Ou isso é que é ser besta, metido, esnobe?
O Brasil está pastando nesse cenário. A produção é cada vez maior, mas o interesse do público continua sendo pelas comédias românticas protagonizadas pelo Paulo Gustavo. O surto por temas evangélicos é totalmente fabricado: as duas maiores bilheterias da história do cinema nacional foram garantidas por ingressos comprados para cadeiras vazias (foto acima). E é só isso que conta? Bilheteria? No bojo disso, audiências querem mais e mais cinema. Mas o mesmo cinema. O industrializado. Não é de hoje, mas parece que piorou. Parece que falta gosto pela reflexão na plateia, falta apreço por conteúdo mais complexo.

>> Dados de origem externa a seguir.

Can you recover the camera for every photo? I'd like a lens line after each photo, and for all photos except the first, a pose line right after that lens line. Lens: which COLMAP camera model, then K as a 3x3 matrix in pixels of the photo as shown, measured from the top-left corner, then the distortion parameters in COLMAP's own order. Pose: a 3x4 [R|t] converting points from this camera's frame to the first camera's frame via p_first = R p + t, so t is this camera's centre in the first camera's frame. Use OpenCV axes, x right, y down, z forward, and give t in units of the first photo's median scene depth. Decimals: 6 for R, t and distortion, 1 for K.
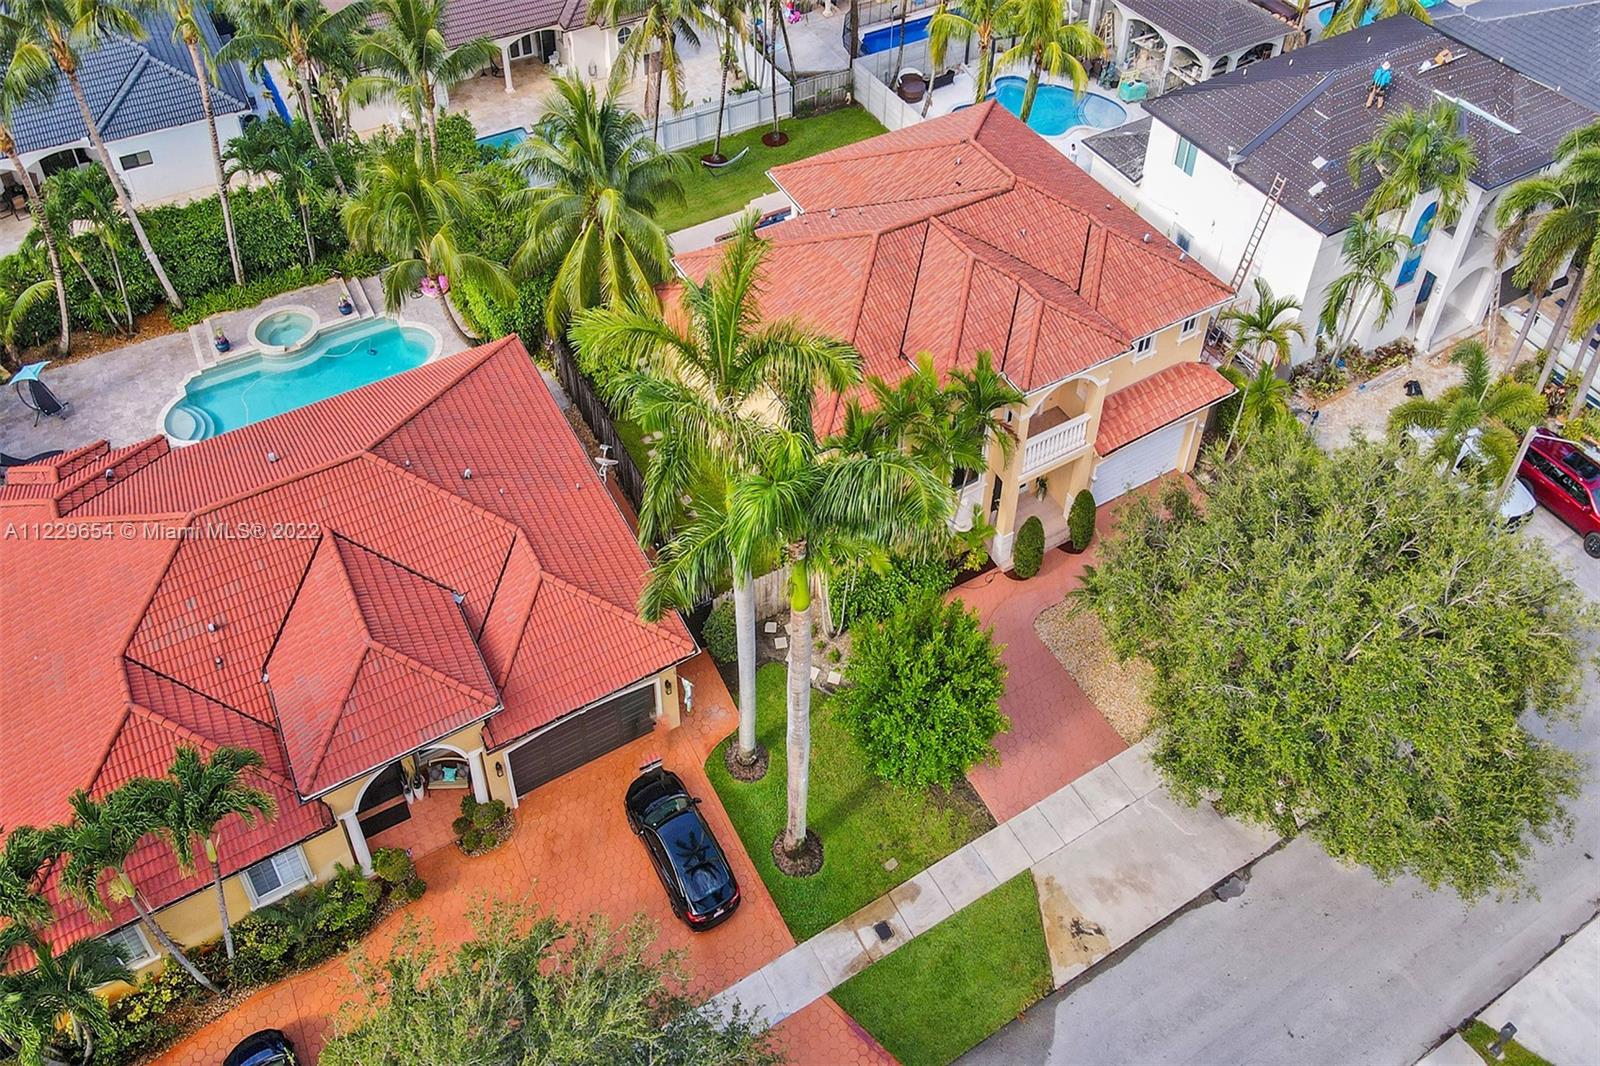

O investimento em espaços culturais também diminuiu, muitos fecharam ao longo dos anos.
Ou é só preguiça mesmo? Ou incompetência de quem faz?
É a escola que tá falhando? É o Estado? É a mídia? São os cineastas? Tudo está veloz demais, tanto na vida como na arte, e a sensação é de que falta parar para refletir. E não se refletir na própria imagem, não sem parar no que nos distrai. Como vamos explorar emoções mais profundas se nos atemos ao elementar? Essa é uma das funções da arte. Pra que grandes atores, atrizes? Bastará o carisma?
Isso até os BBBs da vida, sem qualquer prática dramática, ou mesmo Youtubers cabeças de bagre podem ter. Mesmo eles poderão ser substituídos por avatares animados, como se faz no cinema. E não estamos todos nós sendo substituídos por similares? Arte x Entretenimento? Man x Machina?
Um dia ninguém saberá mais a diferença.